**EXCERPTED TEXT**
=== Section Start ===

Uploaded by tzuchisg on Dec 3, 2009
Coral - a silent victim of Typhoon Morakot
Typhoon Morakot brought record rainfall, deadly landslides and flooding to southern Taiwan. The human tragedy of the disaster is well documented, but today we start a new series on the "Silent Victims" of the storm - the animals and the plants that cannot speak for themselves. Conservation groups have discovered that the coral reefs around Taiwan - including areas off the Northeast Coast, Penghu, Kending, and Green, Orchid, and Liuqiu Islands - have all been badly damage. The coral has been smashed by uprooted trees; floating wood on the surface has robbed the water of oxygen; and silt brought down by swollen rivers is also choking the coral. We go under the surface of the ocean to find out more.
Morakot wiped out coral reefs
What you see under water is terrible. It used to be like a garden. But after the typhoon, a big area was swept away. It's indescribable. It's like a ghost town - lonely and desolate.

=== Section End ===

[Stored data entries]
=== Section Start ===

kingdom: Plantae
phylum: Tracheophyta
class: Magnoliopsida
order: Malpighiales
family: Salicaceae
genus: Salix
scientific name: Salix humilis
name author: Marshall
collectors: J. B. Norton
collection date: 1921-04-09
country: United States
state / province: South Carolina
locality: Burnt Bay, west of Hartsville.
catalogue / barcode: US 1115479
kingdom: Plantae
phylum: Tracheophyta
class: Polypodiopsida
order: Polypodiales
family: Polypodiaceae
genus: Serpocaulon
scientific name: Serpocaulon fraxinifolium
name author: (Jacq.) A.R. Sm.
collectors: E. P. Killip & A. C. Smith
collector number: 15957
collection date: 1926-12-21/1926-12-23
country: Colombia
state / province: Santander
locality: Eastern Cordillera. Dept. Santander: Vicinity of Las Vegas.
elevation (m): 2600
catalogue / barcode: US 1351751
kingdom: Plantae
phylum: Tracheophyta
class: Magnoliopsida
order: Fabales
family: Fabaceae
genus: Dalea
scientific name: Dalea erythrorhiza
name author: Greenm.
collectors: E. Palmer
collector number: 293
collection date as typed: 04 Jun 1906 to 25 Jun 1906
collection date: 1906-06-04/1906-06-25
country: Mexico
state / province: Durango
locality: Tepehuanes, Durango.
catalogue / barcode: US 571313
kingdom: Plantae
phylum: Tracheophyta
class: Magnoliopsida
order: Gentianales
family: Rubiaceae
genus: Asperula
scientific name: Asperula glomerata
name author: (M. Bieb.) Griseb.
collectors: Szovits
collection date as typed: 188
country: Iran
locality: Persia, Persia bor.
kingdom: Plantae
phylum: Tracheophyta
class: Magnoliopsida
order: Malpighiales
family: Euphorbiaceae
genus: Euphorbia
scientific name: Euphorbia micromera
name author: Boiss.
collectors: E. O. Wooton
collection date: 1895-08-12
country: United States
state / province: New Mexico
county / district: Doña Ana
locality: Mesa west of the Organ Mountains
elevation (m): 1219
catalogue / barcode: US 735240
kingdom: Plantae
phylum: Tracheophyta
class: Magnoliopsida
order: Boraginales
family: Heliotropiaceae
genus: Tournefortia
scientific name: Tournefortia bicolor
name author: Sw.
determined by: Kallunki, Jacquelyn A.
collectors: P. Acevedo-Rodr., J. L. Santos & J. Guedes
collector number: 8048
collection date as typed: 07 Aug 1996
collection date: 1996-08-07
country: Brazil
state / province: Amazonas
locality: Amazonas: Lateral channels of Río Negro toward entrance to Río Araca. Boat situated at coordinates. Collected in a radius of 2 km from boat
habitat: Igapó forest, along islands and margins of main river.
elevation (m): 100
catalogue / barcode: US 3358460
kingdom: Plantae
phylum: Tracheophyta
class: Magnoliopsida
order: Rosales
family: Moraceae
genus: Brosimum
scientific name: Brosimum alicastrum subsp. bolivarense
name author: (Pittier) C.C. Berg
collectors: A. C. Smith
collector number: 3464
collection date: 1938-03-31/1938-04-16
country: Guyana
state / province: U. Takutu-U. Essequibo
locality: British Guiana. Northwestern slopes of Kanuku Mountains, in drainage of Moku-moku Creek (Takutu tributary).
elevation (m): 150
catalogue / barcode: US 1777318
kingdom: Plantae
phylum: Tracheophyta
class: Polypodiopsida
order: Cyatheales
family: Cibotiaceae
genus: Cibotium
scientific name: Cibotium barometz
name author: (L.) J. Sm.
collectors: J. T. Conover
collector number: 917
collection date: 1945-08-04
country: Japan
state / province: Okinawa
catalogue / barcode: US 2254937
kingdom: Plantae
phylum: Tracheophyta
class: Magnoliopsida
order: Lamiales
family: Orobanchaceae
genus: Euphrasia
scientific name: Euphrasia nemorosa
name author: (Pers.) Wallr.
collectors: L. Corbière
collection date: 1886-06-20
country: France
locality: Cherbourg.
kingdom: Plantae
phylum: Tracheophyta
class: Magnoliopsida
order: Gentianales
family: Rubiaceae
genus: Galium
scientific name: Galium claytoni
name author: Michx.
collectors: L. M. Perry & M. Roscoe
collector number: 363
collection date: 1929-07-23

=== Section End ===

**PROBLEM SET**
1) In the coral report, what has the floating wood on the ocean surface done to the water?
2) Print the coral report from "Uploaded by tzuchisg" up to and including "find out more.".

**SOLUTIONS TO THE EXERCISE**
1) It has robbed the water of oxygen.

2)
Uploaded by tzuchisg on Dec 3, 2009
Coral - a silent victim of Typhoon Morakot
Typhoon Morakot brought record rainfall, deadly landslides and flooding to southern Taiwan. The human tragedy of the disaster is well documented, but today we start a new series on the "Silent Victims" of the storm - the animals and the plants that cannot speak for themselves. Conservation groups have discovered that the coral reefs around Taiwan - including areas off the Northeast Coast, Penghu, Kending, and Green, Orchid, and Liuqiu Islands - have all been badly damage. The coral has been smashed by uprooted trees; floating wood on the surface has robbed the water of oxygen; and silt brought down by swollen rivers is also choking the coral. We go under the surface of the ocean to find out more.